Jason Osborne almost lost $20,000 in his junk mail.
On a whim two weeks ago, the second-year master of fine arts student checked his junk mail before going to bed.
In doing so, he discovered he had been awarded one of two annual fellowships from the Dedalus Foundation, a national group promoting the practice and research of modern art.
The fellowship is awarded to two master of fine arts students a year and comes with a $20,000 stipend.
“I never check my junk mail, and when I saw it, I thought it was going to be a rejection letter, because you get way more rejections,” he said.
“I had to read it like eight times.”
The fellowship is one of the most prestigious in the art world, said professor Elin O’Hara Slavick, who is Osborne’s adviser.
“It’s a stepping stone to the New York art world and other things,” she said.
“Once you get something like this, people see this on your resume, and they know about you.”
Osborne, a painter, was nominated by UNC and sent in an online application with recommendations, an artist’s statement and pictures of his work.
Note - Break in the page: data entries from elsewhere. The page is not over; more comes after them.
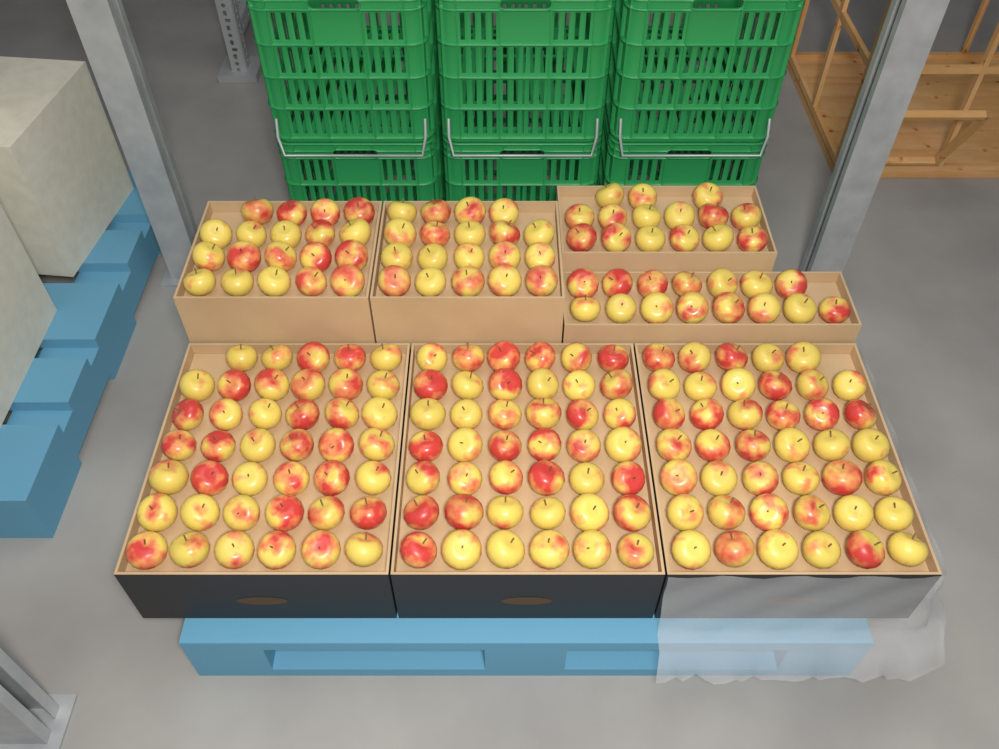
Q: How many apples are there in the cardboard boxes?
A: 192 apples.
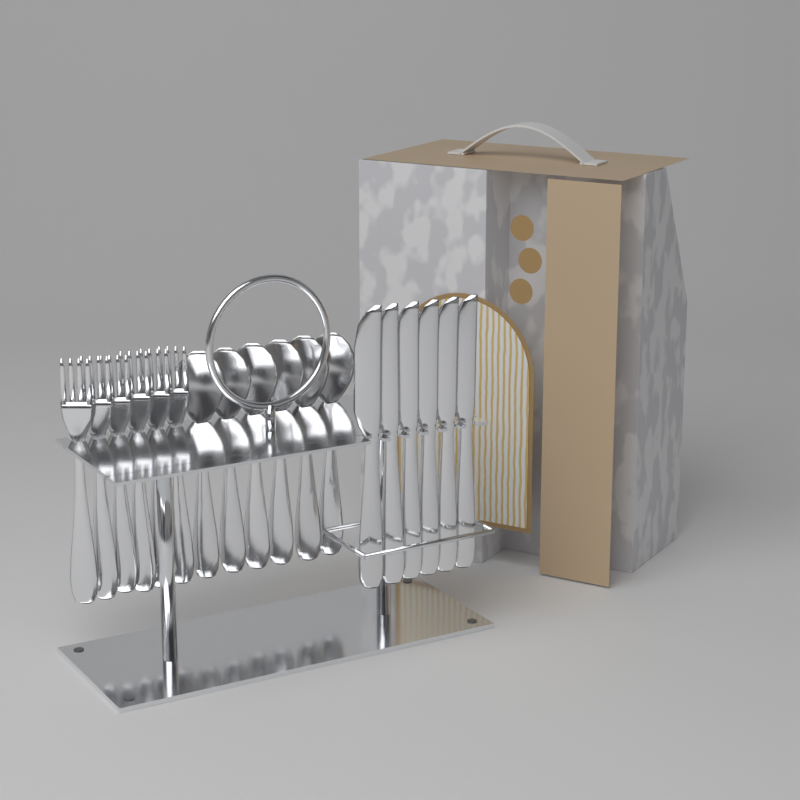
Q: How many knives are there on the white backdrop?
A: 6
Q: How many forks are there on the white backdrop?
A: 6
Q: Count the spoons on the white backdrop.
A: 6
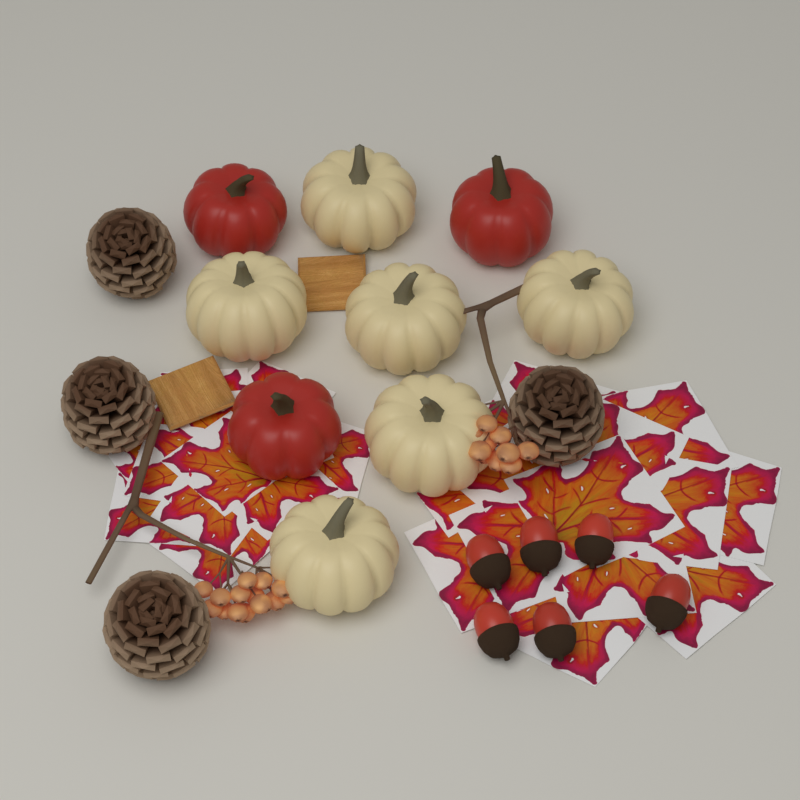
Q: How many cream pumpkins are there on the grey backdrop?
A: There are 6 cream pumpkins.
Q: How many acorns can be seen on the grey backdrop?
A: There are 6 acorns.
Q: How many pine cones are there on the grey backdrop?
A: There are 4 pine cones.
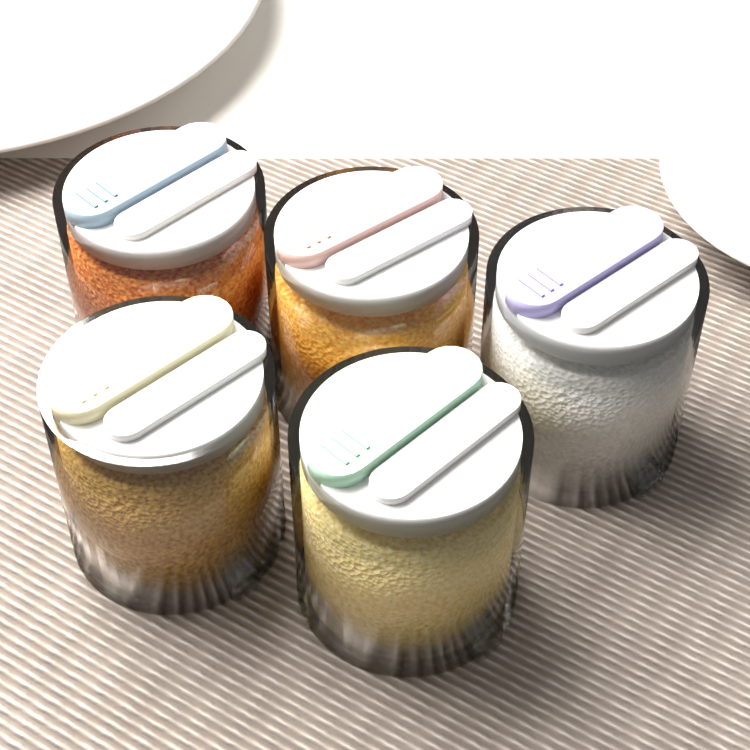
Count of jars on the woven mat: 5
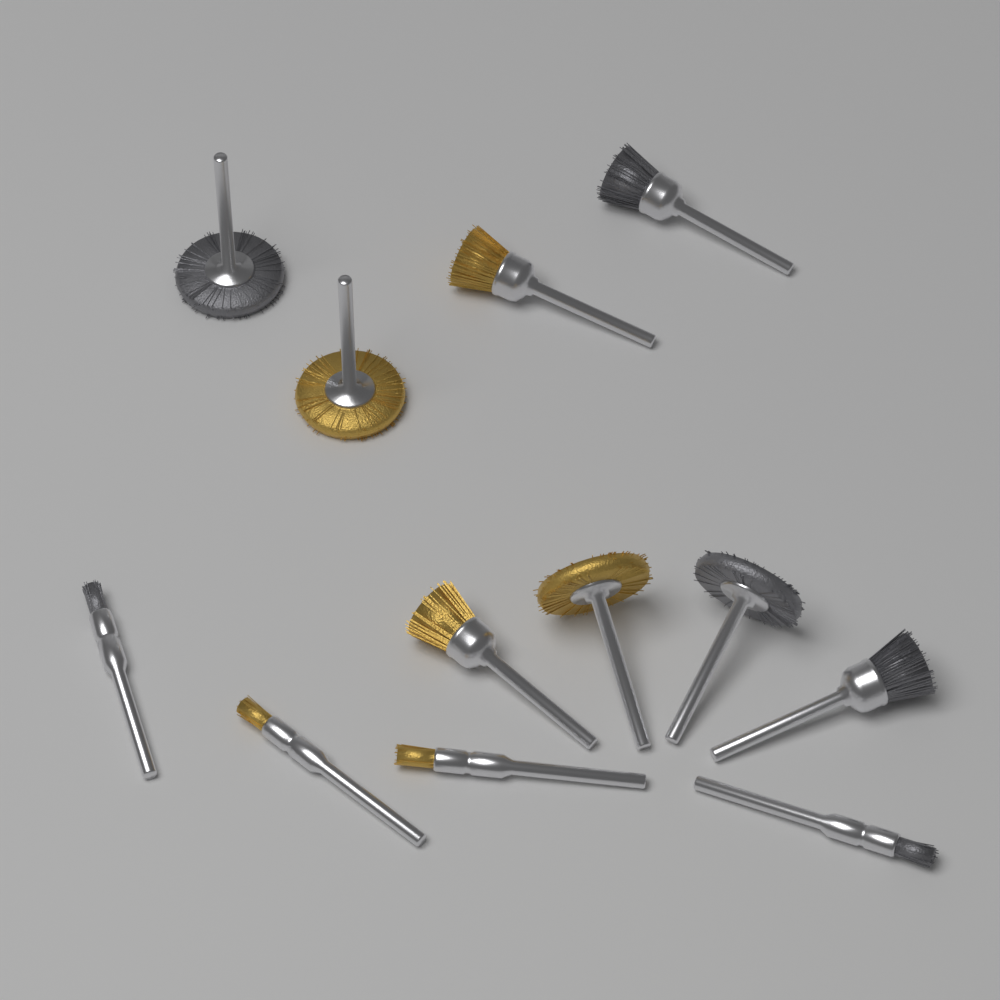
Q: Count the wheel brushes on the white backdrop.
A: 4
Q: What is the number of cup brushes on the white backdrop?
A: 4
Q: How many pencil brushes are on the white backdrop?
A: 4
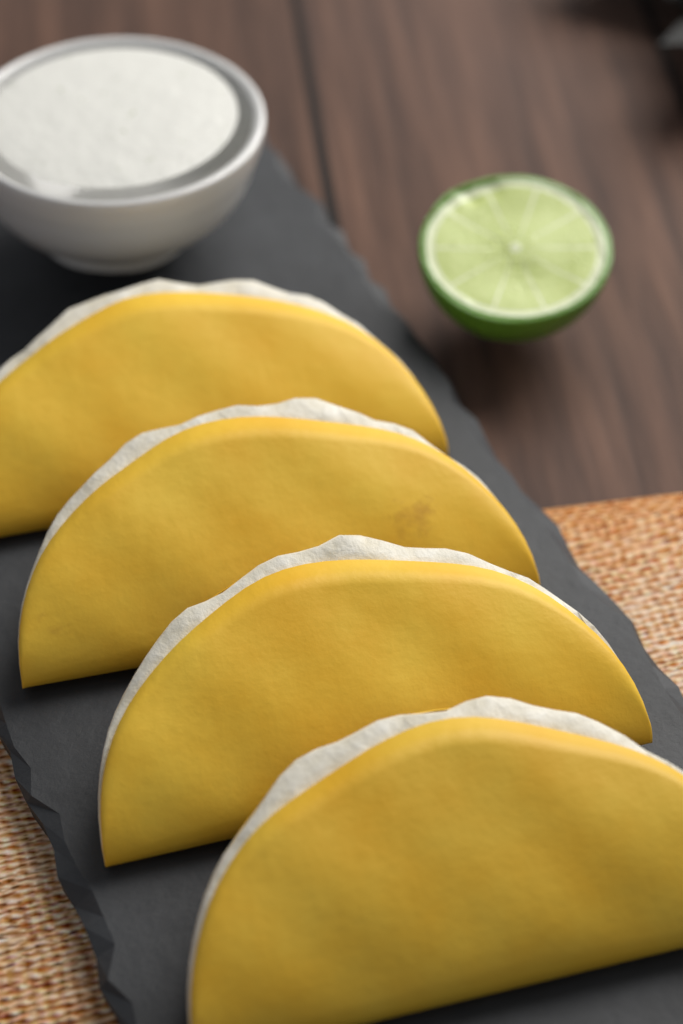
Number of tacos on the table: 4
He was then chosen by a panel from the Dedalus Foundation.
Slavick says his work stands out because of its sense of humor about the art world. For example, a painting called “My Studio Assistant Made This” pokes fun at paintings that look rawly made.
“His work is beautiful and prophetic, but stupid and dumb and funny, and I mean that in a great way,” she said.
“He’s using art to make a comment on the art world.”
Ashley Florence, also a second-year master of fine arts student, said Osborne is both dedicated and funny — and it’s the combination that makes his work stand out.
“He’s in his studio all the time and he has a really distinct and vibrant relationship with his paintings and studio,” she said.
“His sense of humor is encoded in his paintings.”
Jonathan Sherrill, another second-year master’s student, said he was happy to see Osborne succeed.
“It’s encouraging as his colleague to see him be awarded for what he’s doing,” he said.
Osborne said he plans to use the money to find studio space either in his hometown of Durham or in New York City, where he has had his work displayed in the past.
“It takes a lot of the pressure off about employment after finishing my degree,” he said.
In addition to helping his own career, Osborne’s achievement will help bring national attention to UNC’s studio art program, Slavick said.
“It’s going to make people — especially painters — who didn’t even consider UNC-Chapel Hill look at our program,” she said.
“You look at the list of winners, and it’s New York, New York, and now, Chapel Hill.”